═════ Given data

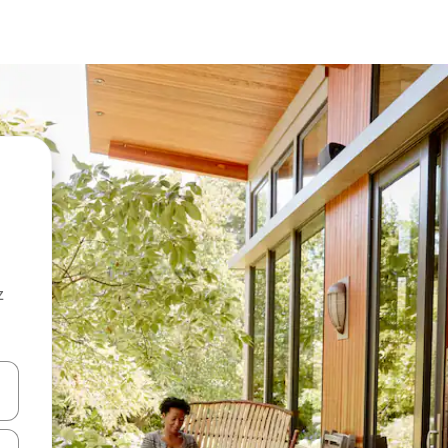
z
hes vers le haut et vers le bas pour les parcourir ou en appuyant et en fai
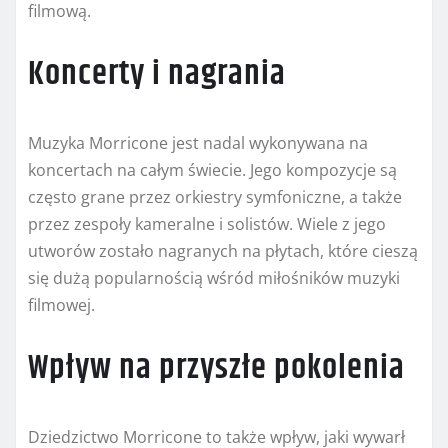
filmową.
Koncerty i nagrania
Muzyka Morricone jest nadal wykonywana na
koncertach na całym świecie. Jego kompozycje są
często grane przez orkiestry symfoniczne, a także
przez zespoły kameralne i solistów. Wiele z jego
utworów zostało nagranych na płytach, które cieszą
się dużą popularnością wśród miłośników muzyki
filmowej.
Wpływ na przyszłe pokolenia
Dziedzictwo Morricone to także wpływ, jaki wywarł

══════════
═════ Given data

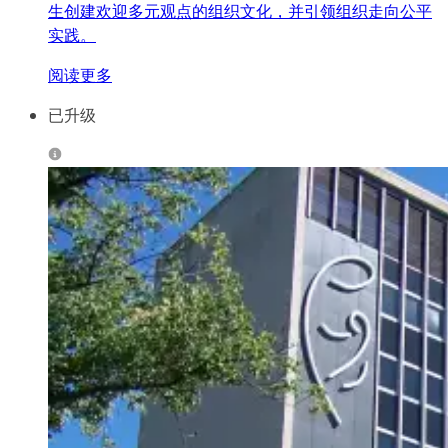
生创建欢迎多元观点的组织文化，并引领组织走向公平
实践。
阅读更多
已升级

══════════

Could you reproduce exactly the lines of the entries above, from the one with "utworów zostało nagranych" through the one with "Dziedzictwo Morricone to", and nothing else?

Written reply
utworów zostało nagranych na płytach, które cieszą
się dużą popularnością wśród miłośników muzyki
filmowej.
Wpływ na przyszłe pokolenia
Dziedzictwo Morricone to także wpływ, jaki wywarł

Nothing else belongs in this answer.